Lars Rebien Sørensen: Oui. D’autres éléments peuvent aussi éloigner les cadres dirigeants des employés, par exemple l’utilisation de jets privés. Chez Novo Nordisk, cela ne se fait pas, même si nous sommes une grande entreprise. Cela reviendrait à envoyer à mes subalternes le message que mon temps est plus précieux que le leur. Vous pourriez affirmer que, d’une certaine manière, c’est le cas, mais sur le plan philosophique, cela crée un fossé entre nous. Je n’aime pas trop cette idée.
HBR: Comment faites-vous pour que vos employés restent motivés ?
Lars Rebien Sørensen: Les gens aiment faire des choses passionnantes. Ils aiment participer à cette aventure, dans laquelle nous sauvons des vies. Alors nous faisons venir des patients, pour qu’ils rencontrent nos employés. Nous mettons en lumière les améliorations que nous apportons dans la vie des gens. Sans nos médicaments, 24 millions de personnes souffriraient. Il n’y a rien de plus motivant que d’aller travailler pour sauver des vies.

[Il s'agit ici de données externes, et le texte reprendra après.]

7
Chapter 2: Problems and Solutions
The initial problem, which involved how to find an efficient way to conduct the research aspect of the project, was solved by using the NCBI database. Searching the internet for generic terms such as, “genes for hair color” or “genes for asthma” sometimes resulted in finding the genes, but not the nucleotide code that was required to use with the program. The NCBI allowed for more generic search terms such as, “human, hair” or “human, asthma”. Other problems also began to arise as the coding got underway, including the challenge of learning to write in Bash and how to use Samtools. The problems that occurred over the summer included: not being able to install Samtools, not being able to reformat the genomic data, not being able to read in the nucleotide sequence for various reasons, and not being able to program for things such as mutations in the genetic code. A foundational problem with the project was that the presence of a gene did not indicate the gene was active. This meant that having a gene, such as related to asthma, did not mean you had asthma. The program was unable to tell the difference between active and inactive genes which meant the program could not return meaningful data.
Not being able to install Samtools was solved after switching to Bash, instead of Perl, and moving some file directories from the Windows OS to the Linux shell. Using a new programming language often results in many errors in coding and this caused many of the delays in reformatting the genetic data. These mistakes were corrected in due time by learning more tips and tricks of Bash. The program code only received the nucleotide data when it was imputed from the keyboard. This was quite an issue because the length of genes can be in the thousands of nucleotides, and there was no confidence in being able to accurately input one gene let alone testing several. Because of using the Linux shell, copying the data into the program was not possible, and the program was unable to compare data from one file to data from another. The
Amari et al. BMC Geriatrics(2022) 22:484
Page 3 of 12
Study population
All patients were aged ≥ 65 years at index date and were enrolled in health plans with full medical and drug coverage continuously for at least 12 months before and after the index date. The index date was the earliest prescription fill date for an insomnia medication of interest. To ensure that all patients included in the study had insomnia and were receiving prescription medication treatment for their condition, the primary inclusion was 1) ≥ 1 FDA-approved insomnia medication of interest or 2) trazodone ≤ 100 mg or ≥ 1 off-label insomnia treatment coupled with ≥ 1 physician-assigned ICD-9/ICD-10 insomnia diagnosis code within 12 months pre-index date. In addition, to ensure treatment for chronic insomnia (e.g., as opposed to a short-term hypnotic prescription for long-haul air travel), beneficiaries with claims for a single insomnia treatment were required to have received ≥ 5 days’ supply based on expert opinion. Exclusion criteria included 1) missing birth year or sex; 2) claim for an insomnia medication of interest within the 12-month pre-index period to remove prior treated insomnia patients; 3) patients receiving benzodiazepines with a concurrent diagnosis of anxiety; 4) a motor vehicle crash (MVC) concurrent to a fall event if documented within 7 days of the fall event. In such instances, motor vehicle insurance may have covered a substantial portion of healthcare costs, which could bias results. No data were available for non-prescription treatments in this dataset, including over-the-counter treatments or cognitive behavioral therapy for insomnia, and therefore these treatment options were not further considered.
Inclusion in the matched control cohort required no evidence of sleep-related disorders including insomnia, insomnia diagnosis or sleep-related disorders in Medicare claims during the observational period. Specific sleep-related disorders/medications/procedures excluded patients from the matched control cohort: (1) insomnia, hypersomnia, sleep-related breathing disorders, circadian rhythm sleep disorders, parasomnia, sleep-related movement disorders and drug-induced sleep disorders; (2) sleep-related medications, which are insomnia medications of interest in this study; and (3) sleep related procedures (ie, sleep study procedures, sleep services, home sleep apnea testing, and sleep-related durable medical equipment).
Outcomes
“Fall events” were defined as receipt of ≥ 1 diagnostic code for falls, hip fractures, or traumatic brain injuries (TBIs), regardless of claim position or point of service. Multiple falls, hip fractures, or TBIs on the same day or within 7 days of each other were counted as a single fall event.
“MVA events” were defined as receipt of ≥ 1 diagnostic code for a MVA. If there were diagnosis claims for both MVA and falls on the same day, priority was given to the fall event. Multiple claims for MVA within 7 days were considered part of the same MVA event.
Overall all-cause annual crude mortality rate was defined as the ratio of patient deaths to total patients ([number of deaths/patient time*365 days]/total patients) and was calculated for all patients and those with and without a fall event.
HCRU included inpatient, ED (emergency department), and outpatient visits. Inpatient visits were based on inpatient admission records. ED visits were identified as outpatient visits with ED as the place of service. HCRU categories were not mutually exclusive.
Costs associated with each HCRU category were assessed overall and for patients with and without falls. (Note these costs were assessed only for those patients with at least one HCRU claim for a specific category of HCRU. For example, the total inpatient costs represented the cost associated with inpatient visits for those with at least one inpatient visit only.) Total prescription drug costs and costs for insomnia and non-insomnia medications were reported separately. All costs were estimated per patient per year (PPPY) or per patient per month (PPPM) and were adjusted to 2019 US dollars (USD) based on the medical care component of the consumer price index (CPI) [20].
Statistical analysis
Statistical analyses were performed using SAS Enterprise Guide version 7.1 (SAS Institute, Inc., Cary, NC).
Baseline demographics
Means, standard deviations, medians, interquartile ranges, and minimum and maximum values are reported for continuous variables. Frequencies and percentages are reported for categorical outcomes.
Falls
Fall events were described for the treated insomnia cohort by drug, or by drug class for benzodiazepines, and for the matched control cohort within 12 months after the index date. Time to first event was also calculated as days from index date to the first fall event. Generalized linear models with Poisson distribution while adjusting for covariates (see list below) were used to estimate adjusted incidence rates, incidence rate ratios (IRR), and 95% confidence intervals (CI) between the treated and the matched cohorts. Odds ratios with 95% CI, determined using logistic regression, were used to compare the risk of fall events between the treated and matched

HBR: La plupart des entreprises ne sauvent pas des vies. Comment font-elles pour motiver leurs employés ?
Lars Rebien Sørensen: C’est beaucoup plus difficile. J’ai énormément de respect pour les gens qui produisent de l’acier ou fabriquent des matelas, ou n’importe quoi d’autre. Comment diable réussissent-ils à maintenir la motivation de leurs employés à un très haut niveau ? C’est beaucoup plus difficile.
HBR: Quelles leçons les autres entreprises peuvent-elles tirer de votre stratégie d’innovation?
Lars Rebien Sørensen: Vous devez être totalement honnête dans la réponse que vous donnez à trois questions : « Quelles sont nos forces, quelles sont nos capacités, et quels risques sommes-nous prêts à prendre ? » Et à partir de vos réponses, voyez si vous pouvez créer une vision ambitieuse sans pour autant être inaccessible. Cela demande une compréhension approfondie du secteur et du marché que vous voulez desservir.
HBR: Avez-vous d’autres leçons à partager ?
Lars Rebien Sørensen: J’aurais dû dire dès le début que je n’aimais pas cette notion de « meilleur P-DG du monde ». C’est un point de vue typiquement américain que de starifier des individus. Je dirais que je dirige une équipe qui, collectivement, crée l’une des entreprises les plus performantes au monde. Ce n’est pas la même chose que d’être le meilleur P-DG du monde – c’est une différence de taille, en particulier dans un secteur caractérisé par des échéances à 20 ou 25 ans. Vous héritez de la situation que votre prédécesseur vous a laissée. Vous pouvez être le meilleur P-DG du monde, mais hériter d’une mauvaise affaire. Ou bien votre prédécesseur a pu passer quinze ans à améliorer l’entreprise, et quand vous prenez la relève, c’est vous qui êtes porté en héros.